Hi John, very interesting program.

Our recent result seems very relevant to your proposal with real application and generalization (semantic parsing), sample efficiency based importance sampling, and systematic exploration

http://arxiv.org/abs/1807.02322

BTW the first author is on the job market.

Please encourage him to apply.

I am sympathetic to your goals, and you have certainly demonstrated great success pursuing your methodology. But I’m not convinced that it is the best approach to sequential decision making applications.

Consider SAT solvers, for example. The SAT API is intractable and yet tremendous progress has been made on methods that work in practice for that API. Progress (in terms of the size of problem that can be solved in practical time) has been exponential for many years. Yes, one can create difficult instances, but these are rare in practice, and people even demonstrated substantial speedups on them.

The robotics folks (I’m thinking of Pieter Abbeel and Sergey Levine, for example) have been demonstrating great success on sim-to-real transfer.
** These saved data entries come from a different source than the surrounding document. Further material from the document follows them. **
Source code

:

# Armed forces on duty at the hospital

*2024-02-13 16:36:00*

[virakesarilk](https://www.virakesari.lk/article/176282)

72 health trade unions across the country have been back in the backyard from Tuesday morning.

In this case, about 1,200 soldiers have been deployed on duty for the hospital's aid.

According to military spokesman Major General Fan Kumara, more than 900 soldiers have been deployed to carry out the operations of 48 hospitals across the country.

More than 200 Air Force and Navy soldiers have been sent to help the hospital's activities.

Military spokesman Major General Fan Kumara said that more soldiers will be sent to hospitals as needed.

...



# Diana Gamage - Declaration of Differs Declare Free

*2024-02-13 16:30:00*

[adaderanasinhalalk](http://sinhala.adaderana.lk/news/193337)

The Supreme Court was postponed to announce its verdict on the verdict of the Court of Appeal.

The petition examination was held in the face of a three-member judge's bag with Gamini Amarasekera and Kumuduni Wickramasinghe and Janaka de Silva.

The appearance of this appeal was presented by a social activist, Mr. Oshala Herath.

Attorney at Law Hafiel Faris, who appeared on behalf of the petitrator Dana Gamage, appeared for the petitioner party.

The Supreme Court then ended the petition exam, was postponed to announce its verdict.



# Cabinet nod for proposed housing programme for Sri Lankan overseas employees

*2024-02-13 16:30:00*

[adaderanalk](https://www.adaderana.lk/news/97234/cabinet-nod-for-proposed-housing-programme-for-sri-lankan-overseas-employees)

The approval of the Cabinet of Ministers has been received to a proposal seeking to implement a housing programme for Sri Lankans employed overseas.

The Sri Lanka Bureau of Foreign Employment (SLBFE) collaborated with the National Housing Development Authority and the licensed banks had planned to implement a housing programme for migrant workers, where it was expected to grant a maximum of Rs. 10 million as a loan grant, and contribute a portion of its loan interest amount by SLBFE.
I believe this is a very practical methodology in domains where good simulators can be constructed. This goes far beyond flashy demos. A strong argument can be made that we are also learning useful things (e.g., distributional RL) from pursuing the DeepMind gaming agenda despite the artificial and “useless” nature of the games themselves.

Thanks Tom, a few comments:

1) To be clear, I’m not advocating this research program to the exclusion of all others—I’m happy to see success by others.

2) Hard instances are actually reasonably common in practice, in my experience. For example, it’s fairly common for natural short term rewards to be opposed (i.e. antishaped) w.r.t. long term rewards, which breaks standard RL algorithms. The essential difference between these sorts of problems and SAT is that information-theoretic hardness is much stronger (and hence far less ignorable) than computational hardness.